Stored data entries
——————

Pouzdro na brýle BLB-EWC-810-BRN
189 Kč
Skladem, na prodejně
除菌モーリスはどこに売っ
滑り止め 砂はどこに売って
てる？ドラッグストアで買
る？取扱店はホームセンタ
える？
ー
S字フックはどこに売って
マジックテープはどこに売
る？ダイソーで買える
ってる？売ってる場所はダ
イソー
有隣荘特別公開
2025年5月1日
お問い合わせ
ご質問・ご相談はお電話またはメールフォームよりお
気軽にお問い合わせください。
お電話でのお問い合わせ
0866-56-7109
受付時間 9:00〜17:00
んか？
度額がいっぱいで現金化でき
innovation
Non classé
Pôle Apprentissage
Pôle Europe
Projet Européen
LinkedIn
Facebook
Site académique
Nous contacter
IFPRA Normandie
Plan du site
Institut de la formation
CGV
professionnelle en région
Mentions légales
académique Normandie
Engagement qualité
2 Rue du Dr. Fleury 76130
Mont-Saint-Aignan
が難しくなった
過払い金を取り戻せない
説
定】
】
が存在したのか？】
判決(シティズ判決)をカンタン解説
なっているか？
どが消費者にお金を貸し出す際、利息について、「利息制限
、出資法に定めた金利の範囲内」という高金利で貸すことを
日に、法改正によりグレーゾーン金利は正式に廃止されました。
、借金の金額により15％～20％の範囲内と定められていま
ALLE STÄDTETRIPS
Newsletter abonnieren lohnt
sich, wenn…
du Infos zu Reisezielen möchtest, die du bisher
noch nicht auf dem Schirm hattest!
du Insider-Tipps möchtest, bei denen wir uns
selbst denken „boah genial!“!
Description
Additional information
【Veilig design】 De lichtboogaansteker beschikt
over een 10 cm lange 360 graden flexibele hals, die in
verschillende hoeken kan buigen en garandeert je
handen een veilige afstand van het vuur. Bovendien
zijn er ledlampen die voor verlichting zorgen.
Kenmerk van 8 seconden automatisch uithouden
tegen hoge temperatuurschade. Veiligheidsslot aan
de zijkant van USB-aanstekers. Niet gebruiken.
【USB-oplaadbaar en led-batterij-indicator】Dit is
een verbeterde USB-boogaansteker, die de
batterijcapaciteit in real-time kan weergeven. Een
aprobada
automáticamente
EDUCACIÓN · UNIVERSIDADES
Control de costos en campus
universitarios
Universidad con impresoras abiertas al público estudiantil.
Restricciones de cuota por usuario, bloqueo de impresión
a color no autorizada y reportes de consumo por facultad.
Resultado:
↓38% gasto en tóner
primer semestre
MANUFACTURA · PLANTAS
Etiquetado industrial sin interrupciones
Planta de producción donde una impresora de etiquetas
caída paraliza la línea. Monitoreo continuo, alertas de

——————

* _TO DO_: The answer is every line in the data where the word "académique" appears.

* _ANSWER AREA_:
Site académique
académique Normandie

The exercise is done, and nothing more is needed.